L'étude se penche également sur la composition par sexe des migrants illégaux et constate que ce fait est souvent influencé par les circonstances qui motivent leur mobilité, mais la plupart d'entre eux sont des hommes relativement jeunes.
Cependant, sur certaines routes, notamment dans certaines parties de l'Asie du Sud-Est, les femmes représentent une part importante des migrants clandestins.
L'étude ajoute que les stratagèmes utilisées par les trafiquants sont complexes:
"Les trafiquants font de la publicité pour leur entreprise là où les migrants peuvent être facilement atteints, y compris dans les quartiers où vivent les communautés de la diaspora, les camps de réfugiés ou divers réseaux sociaux."
Le trafic peut impliquer, souligne l'étude de cette entité de l'ONU, des stratagèmes complexes, tels que l'organisation de faux mariages ou l'obtention d'emplois fictifs, la contrefaçon de documents de voyage ou la corruption de hauts fonctionnaires. Pour cela, de nombreux réseaux de passeurs s'engagent dans une corruption systématique à de nombreux niveaux.
L'étude explore également les liens entre les passeurs et les migrants et constate que, de manière générale, à petite échelle les trafiquants sont soit liés ethniquement aux territoires où ils opèrent, soit partagent des liens ethniques ou linguistiques avec les migrants. Qui plus est, certains des migrants qui ont réussi à passer clandestinement deviennent eux-mêmes des passeurs.

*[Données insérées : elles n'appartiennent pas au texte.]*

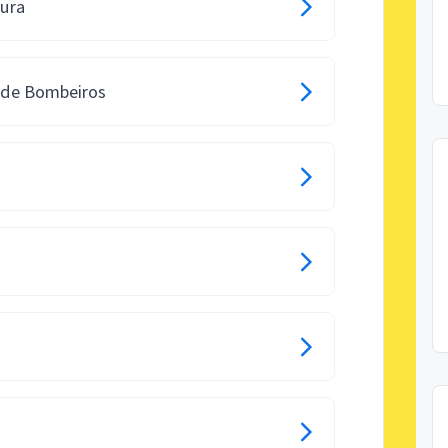
tura
o de Bombeiros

L'étude indique également que les trafiquants font de la publicité pour leur entreprise là où les migrants peuvent être facilement atteints. Cela inclut les quartiers où vivent les communautés de la diaspora, les camps de réfugiés ou divers réseaux sociaux.
Pour prendre une décision, les migrants s'appuient ensuite sur l'opinion de leurs communautés, de leurs proches et de leurs amis, et plus récemment, sur les médias sociaux.
Une approche holistique de la lutte contre le trafic illicite de migrants doit prendre en compte non seulement la géographie du crime, mais aussi ses différents facteurs contributifs.
Rendre les possibilités de migration régulière plus accessibles dans les pays d'origine et les camps de réfugiés, y compris l'expansion des bureaux de migration et d'asile dans les zones d'origine, réduirait les opportunités pour les passeurs.
La lutte contre les réseaux de trafic dans son ensemble exige une coopération régionale et internationale améliorée ainsi que des réponses nationales en matière de justice pénale.
Sensibiliser les communautés d'origine, en particulier dans les camps de réfugiés, aux dangers de la contrebande peut également contribuer à réduire la demande.
La collecte de données, l'analyse et la recherche sur le trafic de migrants n'en sont qu'à leurs débuts. Pour constituer un corpus international solide de connaissances à l'appui de l'élaboration de politiques dans le domaine du trafic de migrants, il est nécessaire d'améliorer les systèmes de collecte de données aux niveaux national, régional et international.